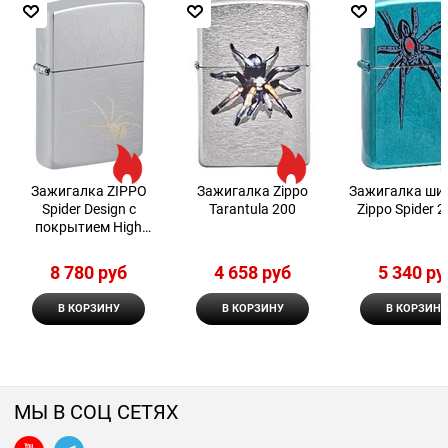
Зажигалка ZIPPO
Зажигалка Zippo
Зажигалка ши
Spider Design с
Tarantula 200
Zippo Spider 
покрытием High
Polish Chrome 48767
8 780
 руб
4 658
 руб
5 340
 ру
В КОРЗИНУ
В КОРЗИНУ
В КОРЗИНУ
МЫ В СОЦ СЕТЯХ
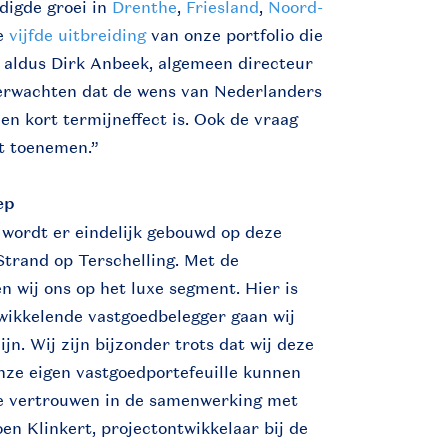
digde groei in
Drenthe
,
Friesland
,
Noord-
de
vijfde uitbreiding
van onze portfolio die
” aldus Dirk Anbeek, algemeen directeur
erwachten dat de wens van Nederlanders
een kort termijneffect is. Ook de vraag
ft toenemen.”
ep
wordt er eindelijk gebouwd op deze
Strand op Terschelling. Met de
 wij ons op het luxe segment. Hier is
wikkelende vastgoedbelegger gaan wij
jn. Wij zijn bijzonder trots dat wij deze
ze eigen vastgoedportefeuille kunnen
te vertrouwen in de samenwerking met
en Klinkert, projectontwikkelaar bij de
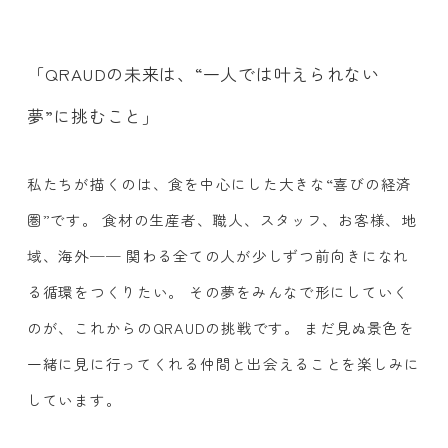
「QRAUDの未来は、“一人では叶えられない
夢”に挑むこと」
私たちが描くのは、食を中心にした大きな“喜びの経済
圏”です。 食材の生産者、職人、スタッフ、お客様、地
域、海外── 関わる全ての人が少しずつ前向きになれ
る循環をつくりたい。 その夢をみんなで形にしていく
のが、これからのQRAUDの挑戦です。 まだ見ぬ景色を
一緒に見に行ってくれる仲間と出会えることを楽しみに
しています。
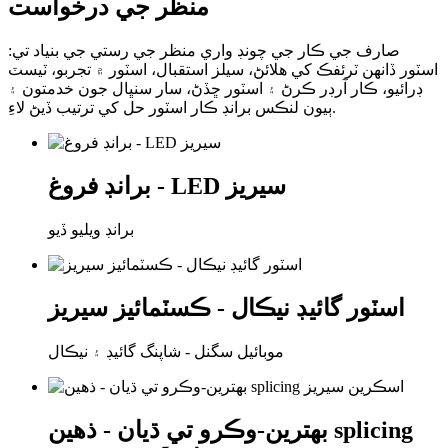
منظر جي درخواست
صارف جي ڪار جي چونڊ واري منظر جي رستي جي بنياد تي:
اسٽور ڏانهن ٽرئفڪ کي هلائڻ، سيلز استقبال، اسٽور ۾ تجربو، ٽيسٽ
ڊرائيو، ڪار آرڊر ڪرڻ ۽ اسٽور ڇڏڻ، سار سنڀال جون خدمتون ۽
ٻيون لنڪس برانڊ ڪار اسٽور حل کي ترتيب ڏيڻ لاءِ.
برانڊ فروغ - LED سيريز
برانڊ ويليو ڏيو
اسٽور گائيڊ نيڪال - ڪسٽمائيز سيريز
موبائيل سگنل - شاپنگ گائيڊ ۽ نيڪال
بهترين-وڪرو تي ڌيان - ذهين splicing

++++++++

**Try it:** Exactly as written, repeat the lines of the material above from the first through the line holding "Strand op Terschelling. Met de", with both ends in the copy and no pictures.

**Solution for this exercise:**
Зажигалка ZIPPO
Зажигалка Zippo
Зажигалка ши
Spider Design с
Tarantula 200
Zippo Spider 
покрытием High
Polish Chrome 48767
8 780
 руб
4 658
 руб
5 340
 ру
В КОРЗИНУ
В КОРЗИНУ
В КОРЗИНУ
МЫ В СОЦ СЕТЯХ
digde groei in
Drenthe
,
Friesland
,
Noord-
de
vijfde uitbreiding
van onze portfolio die
” aldus Dirk Anbeek, algemeen directeur
erwachten dat de wens van Nederlanders
een kort termijneffect is. Ook de vraag
ft toenemen.”
ep
wordt er eindelijk gebouwd op deze
Strand op Terschelling. Met de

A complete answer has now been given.